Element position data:
================

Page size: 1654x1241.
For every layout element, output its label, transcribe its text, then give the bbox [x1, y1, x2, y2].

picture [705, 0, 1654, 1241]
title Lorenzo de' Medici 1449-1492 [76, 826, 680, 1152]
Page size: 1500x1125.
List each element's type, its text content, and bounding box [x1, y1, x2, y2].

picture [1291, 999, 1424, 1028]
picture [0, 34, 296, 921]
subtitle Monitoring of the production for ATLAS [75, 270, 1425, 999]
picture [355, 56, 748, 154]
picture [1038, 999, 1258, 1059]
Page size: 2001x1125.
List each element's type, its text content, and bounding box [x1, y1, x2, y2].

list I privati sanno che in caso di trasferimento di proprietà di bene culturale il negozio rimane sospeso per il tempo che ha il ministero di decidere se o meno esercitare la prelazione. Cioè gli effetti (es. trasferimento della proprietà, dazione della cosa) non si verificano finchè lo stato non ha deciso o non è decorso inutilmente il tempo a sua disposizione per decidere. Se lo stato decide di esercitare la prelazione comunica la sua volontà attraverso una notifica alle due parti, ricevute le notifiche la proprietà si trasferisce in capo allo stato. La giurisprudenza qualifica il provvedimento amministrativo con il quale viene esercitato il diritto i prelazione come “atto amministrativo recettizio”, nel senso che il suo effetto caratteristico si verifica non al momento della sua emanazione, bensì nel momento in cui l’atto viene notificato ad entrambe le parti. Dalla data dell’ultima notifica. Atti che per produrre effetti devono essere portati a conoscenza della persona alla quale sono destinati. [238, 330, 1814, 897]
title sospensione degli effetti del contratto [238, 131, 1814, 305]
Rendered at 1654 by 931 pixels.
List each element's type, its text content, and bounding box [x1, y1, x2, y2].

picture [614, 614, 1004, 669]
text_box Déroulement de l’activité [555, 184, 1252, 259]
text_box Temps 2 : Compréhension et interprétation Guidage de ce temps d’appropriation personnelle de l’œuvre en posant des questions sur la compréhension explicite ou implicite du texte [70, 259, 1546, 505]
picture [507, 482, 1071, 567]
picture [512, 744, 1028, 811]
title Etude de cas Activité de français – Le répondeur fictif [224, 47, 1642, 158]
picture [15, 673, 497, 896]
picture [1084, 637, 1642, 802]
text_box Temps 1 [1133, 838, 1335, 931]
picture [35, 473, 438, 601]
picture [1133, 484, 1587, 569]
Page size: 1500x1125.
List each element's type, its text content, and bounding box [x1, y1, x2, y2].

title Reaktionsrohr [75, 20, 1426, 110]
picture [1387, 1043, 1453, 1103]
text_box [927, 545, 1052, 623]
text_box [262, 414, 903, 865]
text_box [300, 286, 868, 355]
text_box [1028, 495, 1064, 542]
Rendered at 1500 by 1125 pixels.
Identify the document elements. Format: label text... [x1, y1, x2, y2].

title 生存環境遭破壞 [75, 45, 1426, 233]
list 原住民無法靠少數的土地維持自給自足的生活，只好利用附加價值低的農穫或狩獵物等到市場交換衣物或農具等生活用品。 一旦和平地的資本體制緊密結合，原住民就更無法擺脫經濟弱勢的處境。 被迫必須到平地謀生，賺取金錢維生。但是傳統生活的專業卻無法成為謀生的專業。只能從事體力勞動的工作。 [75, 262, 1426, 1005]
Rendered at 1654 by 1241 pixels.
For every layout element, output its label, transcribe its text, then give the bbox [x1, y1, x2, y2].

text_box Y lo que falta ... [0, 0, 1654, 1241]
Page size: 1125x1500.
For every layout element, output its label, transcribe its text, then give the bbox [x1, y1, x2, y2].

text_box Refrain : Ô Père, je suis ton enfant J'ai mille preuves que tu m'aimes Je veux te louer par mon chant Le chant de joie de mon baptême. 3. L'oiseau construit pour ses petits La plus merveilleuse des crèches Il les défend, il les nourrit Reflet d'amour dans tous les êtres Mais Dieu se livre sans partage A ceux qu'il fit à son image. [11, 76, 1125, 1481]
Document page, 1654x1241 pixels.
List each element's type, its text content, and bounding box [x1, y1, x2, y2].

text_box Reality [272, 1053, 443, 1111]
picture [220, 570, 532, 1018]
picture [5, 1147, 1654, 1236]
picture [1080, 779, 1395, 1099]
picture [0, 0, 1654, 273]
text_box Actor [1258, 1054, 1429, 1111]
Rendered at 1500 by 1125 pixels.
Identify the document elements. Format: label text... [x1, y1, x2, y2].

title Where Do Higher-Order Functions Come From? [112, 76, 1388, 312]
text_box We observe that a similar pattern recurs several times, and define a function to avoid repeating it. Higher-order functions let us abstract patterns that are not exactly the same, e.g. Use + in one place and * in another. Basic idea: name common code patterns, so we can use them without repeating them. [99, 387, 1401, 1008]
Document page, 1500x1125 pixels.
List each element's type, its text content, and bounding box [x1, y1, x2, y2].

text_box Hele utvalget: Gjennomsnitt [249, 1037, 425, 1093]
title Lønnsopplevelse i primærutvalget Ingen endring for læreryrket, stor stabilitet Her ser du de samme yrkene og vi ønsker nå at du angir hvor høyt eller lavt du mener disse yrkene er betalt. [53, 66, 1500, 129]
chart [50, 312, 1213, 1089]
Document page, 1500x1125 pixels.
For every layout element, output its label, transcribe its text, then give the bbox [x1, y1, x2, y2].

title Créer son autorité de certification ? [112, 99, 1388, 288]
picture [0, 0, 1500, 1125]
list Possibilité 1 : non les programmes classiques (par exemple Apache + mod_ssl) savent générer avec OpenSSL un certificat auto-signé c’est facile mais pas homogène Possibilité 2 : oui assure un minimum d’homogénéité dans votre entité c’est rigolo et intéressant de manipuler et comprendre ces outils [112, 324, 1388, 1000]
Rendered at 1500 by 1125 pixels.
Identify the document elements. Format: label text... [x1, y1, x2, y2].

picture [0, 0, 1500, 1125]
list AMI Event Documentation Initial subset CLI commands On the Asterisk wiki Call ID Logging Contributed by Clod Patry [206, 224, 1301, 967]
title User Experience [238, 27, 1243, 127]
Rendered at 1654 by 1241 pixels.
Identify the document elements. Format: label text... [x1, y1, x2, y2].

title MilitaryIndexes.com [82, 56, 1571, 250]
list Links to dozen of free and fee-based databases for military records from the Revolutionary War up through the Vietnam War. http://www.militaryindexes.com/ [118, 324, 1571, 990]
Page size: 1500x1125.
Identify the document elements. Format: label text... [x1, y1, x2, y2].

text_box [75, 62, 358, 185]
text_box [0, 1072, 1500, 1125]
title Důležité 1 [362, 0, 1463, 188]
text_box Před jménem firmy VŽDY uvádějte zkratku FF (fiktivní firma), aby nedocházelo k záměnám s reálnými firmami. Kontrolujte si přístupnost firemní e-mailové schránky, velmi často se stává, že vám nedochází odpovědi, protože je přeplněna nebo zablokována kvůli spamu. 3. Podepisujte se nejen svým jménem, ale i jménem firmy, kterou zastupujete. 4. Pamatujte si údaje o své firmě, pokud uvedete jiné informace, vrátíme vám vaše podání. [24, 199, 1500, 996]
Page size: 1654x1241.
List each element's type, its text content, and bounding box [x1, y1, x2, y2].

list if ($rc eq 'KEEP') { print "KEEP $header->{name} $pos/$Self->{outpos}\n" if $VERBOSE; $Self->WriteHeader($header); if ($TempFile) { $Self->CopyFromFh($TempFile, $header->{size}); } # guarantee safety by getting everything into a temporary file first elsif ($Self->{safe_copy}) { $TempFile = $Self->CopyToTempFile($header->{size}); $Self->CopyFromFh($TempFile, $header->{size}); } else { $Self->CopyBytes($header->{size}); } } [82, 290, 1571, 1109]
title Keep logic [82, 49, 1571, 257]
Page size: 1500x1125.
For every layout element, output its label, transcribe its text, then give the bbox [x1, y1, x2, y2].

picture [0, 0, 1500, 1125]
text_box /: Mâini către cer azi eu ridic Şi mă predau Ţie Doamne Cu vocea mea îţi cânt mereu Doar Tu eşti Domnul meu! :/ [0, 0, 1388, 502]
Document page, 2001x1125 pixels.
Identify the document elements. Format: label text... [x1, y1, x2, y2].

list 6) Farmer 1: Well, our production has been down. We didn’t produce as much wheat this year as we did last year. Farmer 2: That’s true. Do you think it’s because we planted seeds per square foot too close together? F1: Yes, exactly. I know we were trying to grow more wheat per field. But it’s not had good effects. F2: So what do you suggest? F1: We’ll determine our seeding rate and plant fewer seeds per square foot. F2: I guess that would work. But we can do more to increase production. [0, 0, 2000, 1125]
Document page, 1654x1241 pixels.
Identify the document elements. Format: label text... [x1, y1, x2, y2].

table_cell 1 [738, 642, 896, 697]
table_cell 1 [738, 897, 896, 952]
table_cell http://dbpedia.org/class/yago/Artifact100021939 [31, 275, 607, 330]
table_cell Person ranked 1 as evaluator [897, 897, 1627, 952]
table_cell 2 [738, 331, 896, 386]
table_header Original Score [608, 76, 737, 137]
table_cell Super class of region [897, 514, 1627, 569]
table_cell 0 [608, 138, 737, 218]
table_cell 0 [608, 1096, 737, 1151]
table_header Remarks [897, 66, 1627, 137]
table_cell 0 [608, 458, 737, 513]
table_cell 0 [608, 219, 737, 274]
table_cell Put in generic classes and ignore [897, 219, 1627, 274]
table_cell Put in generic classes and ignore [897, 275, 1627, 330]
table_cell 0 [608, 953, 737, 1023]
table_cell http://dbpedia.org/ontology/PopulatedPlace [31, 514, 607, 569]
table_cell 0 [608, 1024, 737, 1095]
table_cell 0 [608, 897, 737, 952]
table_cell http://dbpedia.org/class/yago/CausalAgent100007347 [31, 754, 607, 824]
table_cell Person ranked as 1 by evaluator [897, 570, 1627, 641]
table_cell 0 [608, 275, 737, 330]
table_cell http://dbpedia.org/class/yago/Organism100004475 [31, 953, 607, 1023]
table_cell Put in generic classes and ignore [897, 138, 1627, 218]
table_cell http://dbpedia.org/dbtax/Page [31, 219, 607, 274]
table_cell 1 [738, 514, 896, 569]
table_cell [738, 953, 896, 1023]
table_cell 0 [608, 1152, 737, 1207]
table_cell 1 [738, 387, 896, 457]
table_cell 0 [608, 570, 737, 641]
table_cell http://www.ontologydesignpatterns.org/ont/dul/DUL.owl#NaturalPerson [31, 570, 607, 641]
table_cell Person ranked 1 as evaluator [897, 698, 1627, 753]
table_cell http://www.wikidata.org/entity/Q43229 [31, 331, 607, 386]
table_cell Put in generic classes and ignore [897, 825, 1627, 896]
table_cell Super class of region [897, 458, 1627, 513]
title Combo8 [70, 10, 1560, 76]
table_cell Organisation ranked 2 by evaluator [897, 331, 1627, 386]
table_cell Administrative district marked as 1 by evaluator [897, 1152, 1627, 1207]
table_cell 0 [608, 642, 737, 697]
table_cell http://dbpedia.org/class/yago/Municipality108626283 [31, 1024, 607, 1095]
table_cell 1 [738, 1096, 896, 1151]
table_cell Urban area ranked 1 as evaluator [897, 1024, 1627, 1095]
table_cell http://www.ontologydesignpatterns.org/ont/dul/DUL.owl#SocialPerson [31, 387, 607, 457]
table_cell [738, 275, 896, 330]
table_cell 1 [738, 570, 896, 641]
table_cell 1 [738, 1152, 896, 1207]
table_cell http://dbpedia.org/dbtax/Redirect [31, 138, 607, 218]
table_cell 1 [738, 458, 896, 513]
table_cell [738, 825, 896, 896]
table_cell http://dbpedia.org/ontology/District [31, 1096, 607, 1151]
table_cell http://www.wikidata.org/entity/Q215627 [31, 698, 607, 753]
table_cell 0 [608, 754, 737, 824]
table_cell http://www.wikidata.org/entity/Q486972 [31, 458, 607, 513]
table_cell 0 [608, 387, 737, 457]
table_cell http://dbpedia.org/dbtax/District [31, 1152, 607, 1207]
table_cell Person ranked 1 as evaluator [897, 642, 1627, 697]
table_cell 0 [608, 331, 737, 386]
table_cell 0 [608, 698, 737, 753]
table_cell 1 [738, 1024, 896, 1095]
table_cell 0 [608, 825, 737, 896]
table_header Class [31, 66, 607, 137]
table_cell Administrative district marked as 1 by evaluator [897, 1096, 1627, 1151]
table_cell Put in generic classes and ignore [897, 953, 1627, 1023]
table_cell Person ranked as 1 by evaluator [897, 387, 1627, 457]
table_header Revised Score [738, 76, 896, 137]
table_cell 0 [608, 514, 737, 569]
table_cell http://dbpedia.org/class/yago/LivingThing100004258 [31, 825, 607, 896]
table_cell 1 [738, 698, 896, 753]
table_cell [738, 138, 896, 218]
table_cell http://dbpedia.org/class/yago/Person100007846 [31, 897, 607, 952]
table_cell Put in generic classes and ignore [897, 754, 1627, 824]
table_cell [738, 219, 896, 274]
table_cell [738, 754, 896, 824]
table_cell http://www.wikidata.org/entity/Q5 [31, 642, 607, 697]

================

Give everything from the start of the lines down to the line containing "title sospensione degli", both included, as a numbered list, with blank lines left out.

1. Page size: 1654x1241.
2. For every layout element, output its label, transcribe its text, then give the bbox [x1, y1, x2, y2].
3. picture [705, 0, 1654, 1241]
4. title Lorenzo de' Medici 1449-1492 [76, 826, 680, 1152]
5. Page size: 1500x1125.
6. List each element's type, its text content, and bounding box [x1, y1, x2, y2].
7. picture [1291, 999, 1424, 1028]
8. picture [0, 34, 296, 921]
9. subtitle Monitoring of the production for ATLAS [75, 270, 1425, 999]
10. picture [355, 56, 748, 154]
11. picture [1038, 999, 1258, 1059]
12. Page size: 2001x1125.
13. List each element's type, its text content, and bounding box [x1, y1, x2, y2].
14. list I privati sanno che in caso di trasferimento di proprietà di bene culturale il negozio rimane sospeso per il tempo che ha il ministero di decidere se o meno esercitare la prelazione. Cioè gli effetti (es. trasferimento della proprietà, dazione della cosa) non si verificano finchè lo stato non ha deciso o non è decorso inutilmente il tempo a sua disposizione per decidere. Se lo stato decide di esercitare la prelazione comunica la sua volontà attraverso una notifica alle due parti, ricevute le notifiche la proprietà si trasferisce in capo allo stato. La giurisprudenza qualifica il provvedimento amministrativo con il quale viene esercitato il diritto i prelazione come “atto amministrativo recettizio”, nel senso che il suo effetto caratteristico si verifica non al momento della sua emanazione, bensì nel momento in cui l’atto viene notificato ad entrambe le parti. Dalla data dell’ultima notifica. Atti che per produrre effetti devono essere portati a conoscenza della persona alla quale sono destinati. [238, 330, 1814, 897]
15. title sospensione degli effetti del contratto [238, 131, 1814, 305]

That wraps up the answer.